To conclude, ice XIX may be very weakly hydrogen ordered. However, as argued here, the main structural characteristics of ice XIX are the distorted hexameric units of its hydrogen-bonded networks. As evident from the analysis here and also the structural data in ref. 27, the ice β-XV scenario20,21, which suggested that ice XIX is more hydrogen-ordered than ice XV, can now be firmly excluded. The appearance of the new Bragg features upon cooling doped ice VI at high pressures has now been firmly established by three independent studies. However, the most intense additional Bragg features were found in our study.

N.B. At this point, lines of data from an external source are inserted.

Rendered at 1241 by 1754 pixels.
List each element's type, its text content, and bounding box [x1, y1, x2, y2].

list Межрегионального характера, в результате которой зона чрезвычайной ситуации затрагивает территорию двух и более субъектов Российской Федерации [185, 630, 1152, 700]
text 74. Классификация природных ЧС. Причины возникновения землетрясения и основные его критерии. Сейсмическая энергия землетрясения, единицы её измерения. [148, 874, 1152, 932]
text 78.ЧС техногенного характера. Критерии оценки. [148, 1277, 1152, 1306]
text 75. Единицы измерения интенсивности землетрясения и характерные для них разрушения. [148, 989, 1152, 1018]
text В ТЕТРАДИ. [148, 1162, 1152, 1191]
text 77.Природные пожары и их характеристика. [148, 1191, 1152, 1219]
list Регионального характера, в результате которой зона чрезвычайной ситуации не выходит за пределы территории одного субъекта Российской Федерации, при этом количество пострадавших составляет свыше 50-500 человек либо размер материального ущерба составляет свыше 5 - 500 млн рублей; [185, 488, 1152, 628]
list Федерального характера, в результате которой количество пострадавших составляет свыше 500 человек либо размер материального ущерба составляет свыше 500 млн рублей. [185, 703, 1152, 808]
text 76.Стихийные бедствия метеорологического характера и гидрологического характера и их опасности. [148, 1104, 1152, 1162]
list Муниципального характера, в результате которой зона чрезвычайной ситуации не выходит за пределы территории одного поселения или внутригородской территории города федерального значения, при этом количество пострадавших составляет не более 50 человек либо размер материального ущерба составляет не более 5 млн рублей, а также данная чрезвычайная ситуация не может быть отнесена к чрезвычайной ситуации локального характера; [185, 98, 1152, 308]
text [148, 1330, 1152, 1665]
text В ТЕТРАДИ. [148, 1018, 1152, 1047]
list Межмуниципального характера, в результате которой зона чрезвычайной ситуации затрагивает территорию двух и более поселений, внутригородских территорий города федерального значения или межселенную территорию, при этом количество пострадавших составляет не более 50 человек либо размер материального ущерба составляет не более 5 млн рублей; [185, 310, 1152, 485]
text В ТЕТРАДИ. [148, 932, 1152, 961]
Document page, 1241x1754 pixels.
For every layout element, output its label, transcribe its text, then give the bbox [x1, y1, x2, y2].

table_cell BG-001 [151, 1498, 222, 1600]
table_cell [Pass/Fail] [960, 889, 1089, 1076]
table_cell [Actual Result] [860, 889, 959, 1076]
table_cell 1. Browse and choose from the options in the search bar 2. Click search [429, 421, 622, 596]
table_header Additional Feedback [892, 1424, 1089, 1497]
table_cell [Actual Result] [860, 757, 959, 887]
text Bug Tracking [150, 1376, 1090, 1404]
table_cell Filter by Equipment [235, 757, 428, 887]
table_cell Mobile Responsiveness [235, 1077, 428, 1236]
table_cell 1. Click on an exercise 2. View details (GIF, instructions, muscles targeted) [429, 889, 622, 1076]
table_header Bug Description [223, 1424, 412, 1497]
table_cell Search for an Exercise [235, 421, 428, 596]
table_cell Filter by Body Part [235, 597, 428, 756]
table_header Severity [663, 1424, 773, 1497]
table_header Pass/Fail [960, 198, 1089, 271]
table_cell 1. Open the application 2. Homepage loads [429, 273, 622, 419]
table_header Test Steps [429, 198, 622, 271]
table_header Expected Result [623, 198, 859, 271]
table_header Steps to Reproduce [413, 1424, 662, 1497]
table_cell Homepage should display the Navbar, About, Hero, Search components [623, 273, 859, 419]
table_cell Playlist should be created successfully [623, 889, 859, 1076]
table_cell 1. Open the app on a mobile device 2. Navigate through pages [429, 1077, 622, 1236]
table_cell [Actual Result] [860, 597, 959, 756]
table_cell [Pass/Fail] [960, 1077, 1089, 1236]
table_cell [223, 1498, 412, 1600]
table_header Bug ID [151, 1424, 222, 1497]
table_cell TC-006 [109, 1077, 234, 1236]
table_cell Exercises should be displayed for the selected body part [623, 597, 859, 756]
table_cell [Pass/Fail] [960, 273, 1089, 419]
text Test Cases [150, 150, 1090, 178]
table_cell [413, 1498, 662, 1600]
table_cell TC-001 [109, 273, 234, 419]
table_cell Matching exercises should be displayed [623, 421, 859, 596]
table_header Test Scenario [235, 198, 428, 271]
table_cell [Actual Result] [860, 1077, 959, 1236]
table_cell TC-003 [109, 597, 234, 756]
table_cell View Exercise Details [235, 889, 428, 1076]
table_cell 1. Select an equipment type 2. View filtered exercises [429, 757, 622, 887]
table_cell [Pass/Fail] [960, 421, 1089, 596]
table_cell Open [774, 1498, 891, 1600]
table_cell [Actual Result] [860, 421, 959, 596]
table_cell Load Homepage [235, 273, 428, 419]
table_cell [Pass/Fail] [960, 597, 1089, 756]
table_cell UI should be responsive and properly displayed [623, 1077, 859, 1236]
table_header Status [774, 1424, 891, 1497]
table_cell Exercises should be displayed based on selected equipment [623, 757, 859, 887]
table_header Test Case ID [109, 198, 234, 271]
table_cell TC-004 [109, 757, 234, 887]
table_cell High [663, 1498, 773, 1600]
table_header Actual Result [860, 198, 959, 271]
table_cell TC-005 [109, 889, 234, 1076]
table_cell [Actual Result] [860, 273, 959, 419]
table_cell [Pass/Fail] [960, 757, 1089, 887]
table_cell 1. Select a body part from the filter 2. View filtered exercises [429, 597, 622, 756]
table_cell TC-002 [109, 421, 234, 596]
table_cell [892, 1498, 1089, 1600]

The distortion of subunits in ice under pressure opens up an interesting line of future research. It has been shown that ice VI can be compressed up to 3.8 GPa at 95 K before it transforms to ice VII28. It, therefore, remains an open question what happens to ice XIX once compressed to higher pressures. As previously discussed, considering the many different interactions between neighbouring hexameric units in ice XIX arising from the hydrogen disorder, the actual space group symmetry of ice XIX may be best described by P1 which is a polar space group. Hence, it seems possible that the different local distortions of the hydrogen-disordered hexameric clusters, which all have different structures at the local level because of the hydrogen disorder, lead to weak ferroelectricity. Such subtle effects may be difficult to pick up in diffraction but they would provide an explanation for the weak ferroelectric behaviour of ice VI found with dielectric spectroscopy at low temperatures13,14. If the distortion of hydrogen-disordered phases at low temperatures and high pressures leads to ferroelectric ice in general will need to be investigated in future studies. In this context, it would be interesting to investigate if the hydrogen-disordered ice VII obtained by low-temperature compression28 is crystallographically fully consistent with the space group symmetry of the corresponding high-temperature phase.

Finally, it is interesting to note that pressure-induced structural distortions of materials containing cluster units are very common. A prime example is the perovskite structure which contains octahedral units linked to one another at the corners29. As can be seen in Fig. 1c, the hexameric units of ice VI/XIX can be regarded as distorted octahedra as opposite pairs of the waist oxygen atoms move either up or down along the c direction. P4/mbm octahedral tilting, which is the equivalent of the Pbcn tilting in ice XIX, and the closely related I4/mcm tilting have been observed for a range of perovskites under pressure30,31. If other types of distortions of the ice VI structure are possible at even higher pressures will be the focus of future studies.


Neutron diffraction experiment

A 0.01 molar DCl solution in D2O was filled into a null-scattering a TiZr gasket and mounted between sintered diamond anvils of a Paris-Edinburgh press on the PEARL beamline32 at the ISIS Neutron and Muon Source, Didcot, UK. Ice VI was prepared by compression at room temperature to ~1.6 GPa. The temperature of the press was controlled with a reservoir of liquid nitrogen at the bottom of the containment vessel and a heating element. Two long data collection runs were conducted at 230 and 100 K as indicated in Fig. 1a. All neutron diffraction patterns were collected at 90° scattering angle.

Data analysis

Rietveld fits were carried out using the GSAS software33. For the RMCProfile simulations, 4 × 4 × 5 supercells of the √2 × √2 × 1 ice VI unit cell were constructed using the lattice constants obtained from the Rietveld refinements. These structures were fully hydrogen-disordered and harmonic potentials of equal strength were defined between the oxygen and hydrogen sites as well as between the two hydrogen sites along with each hydrogen bond. The equilibrium distances for this were 0.92 and 0.85 Å, respectively. The contributions from the diamond anvils in the diffraction data were subtracted using the calculated profiles from the Rietveld refinement. The background function was also taken from the converged Rietveld refinements.